The feature is made possible by a technology called optical character recognition. It’s this feature that reportedly allows Google Glass to understand written and printed text. The feature also caused – before the search giant put stops to it with a patch – Google Glass to automatically read and react to QR Codes present in photographs taken with the device, according to Lookout mobile security research.
Researchers at the mobile-security-focused firm determined that they could craft malicious QR codes and compel Google Glass devices to connect to what they describe as a “hostile” WiFi access point after knowingly or unknowingly taking a picture with a the QR code in it.

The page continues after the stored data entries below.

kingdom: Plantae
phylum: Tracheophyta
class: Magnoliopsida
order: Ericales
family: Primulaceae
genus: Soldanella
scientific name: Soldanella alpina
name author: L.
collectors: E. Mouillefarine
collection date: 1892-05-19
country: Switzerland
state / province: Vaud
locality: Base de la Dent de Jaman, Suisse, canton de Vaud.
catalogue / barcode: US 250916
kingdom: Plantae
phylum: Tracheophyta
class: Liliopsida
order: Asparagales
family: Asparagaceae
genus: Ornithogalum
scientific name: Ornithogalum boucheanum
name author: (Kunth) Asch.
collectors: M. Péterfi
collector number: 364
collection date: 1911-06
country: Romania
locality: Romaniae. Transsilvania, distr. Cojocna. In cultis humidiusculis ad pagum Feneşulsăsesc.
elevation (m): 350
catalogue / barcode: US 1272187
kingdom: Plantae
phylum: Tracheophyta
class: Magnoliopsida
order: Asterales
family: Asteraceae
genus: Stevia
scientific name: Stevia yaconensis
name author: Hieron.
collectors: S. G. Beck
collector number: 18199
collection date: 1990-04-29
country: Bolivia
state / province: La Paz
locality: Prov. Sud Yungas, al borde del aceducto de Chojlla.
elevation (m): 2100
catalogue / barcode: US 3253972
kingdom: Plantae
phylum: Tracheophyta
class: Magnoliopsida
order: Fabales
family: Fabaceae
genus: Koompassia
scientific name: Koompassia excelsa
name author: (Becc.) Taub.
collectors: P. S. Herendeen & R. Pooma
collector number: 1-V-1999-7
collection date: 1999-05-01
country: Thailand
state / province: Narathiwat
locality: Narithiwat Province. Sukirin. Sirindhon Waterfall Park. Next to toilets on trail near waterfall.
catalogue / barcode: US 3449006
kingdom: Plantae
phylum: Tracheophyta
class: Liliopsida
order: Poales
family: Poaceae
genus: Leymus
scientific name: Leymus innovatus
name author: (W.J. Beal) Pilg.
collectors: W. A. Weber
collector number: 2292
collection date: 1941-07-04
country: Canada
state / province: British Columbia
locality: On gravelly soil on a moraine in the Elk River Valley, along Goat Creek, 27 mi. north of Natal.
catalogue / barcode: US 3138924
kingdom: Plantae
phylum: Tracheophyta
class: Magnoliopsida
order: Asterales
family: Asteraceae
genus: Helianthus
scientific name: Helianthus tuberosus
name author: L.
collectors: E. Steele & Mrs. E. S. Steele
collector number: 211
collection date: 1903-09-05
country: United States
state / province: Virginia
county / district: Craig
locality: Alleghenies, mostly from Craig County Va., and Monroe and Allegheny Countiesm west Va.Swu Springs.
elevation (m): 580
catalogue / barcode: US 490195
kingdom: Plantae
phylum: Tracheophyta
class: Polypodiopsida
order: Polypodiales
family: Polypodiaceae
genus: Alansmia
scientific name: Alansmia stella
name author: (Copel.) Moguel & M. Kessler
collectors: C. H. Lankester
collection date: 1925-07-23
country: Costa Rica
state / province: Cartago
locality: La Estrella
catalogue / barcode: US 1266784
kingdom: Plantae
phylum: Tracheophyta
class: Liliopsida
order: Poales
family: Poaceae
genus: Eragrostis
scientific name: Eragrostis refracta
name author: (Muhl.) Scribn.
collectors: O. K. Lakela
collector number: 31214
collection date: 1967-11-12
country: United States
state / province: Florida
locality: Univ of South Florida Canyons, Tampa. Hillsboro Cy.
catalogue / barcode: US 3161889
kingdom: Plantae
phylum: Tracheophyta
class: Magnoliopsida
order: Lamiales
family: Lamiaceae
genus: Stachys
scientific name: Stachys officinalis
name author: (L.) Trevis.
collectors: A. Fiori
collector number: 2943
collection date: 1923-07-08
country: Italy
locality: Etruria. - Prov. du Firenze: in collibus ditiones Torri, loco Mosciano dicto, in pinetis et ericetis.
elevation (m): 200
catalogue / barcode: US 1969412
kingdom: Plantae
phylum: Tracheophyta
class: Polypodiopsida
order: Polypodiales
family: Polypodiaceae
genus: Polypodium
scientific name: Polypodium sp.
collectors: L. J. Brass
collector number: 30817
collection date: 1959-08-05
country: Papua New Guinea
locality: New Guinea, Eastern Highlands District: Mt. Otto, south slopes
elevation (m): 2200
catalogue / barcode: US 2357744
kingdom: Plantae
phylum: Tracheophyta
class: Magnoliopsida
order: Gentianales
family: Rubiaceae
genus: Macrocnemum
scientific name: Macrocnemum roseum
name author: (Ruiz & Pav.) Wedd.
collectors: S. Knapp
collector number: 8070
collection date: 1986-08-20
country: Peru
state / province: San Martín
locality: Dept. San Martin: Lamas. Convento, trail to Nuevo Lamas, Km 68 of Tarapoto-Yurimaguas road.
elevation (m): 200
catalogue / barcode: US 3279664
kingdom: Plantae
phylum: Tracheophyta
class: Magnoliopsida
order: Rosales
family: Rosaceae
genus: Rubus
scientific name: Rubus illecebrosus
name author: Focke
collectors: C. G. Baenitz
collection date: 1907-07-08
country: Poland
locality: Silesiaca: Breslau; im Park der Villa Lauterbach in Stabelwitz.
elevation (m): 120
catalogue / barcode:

“That access point in turn allowed us to spy on the connections Glass made, from web requests to images uploaded to the Cloud,” wrote Lookout’s principle security researcher Marc Rogers. “Finally, it also allowed us to divert Glass to a page on the access point containing a known Android 4.0.4 web vulnerability that hacked Glass as it browsed the page.”
Of course, Google Glass is only available to developers at the moment, so the bug’s severity was fairly low to begin with. Despite this, Google supplied a fix for the vulnerability pretty quickly. Lookout reported the bug to Google and Google acknowledged it on May 16. They shipped a fix for the flaw in version XE6 released on June 4.